▶ **DATA SUPPLIED**

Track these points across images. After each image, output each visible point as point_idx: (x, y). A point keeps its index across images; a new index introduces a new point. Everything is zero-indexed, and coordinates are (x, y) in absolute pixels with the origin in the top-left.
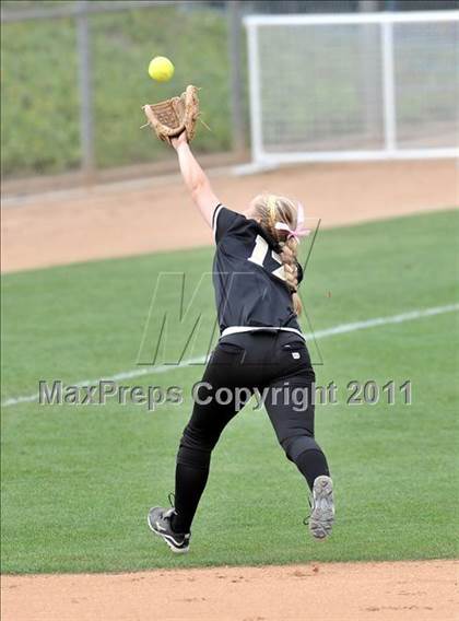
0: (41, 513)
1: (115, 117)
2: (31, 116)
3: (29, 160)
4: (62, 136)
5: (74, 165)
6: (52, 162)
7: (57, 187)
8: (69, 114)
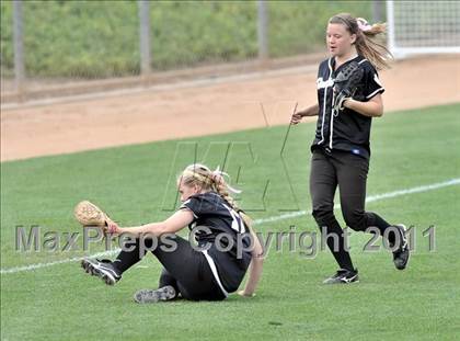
0: (225, 319)
1: (284, 18)
2: (220, 17)
3: (218, 50)
4: (244, 32)
5: (252, 55)
6: (235, 52)
7: (239, 71)
8: (249, 16)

▶ **EXERCISE OBJECTIVE**
Output all of the data exactly as it stands, minus any images.

▶ **THE COMPLETED TASK**
Track these points across images. After each image, output each visible point as point_idx: (x, y). A point keeps its index across images; a new index introduces a new point. Everything is zero-indexed, and coordinates are (x, y) in absolute pixels with the origin in the top-left.
0: (41, 513)
1: (115, 117)
2: (31, 116)
3: (29, 160)
4: (62, 136)
5: (74, 165)
6: (52, 162)
7: (57, 187)
8: (69, 114)
0: (225, 319)
1: (284, 18)
2: (220, 17)
3: (218, 50)
4: (244, 32)
5: (252, 55)
6: (235, 52)
7: (239, 71)
8: (249, 16)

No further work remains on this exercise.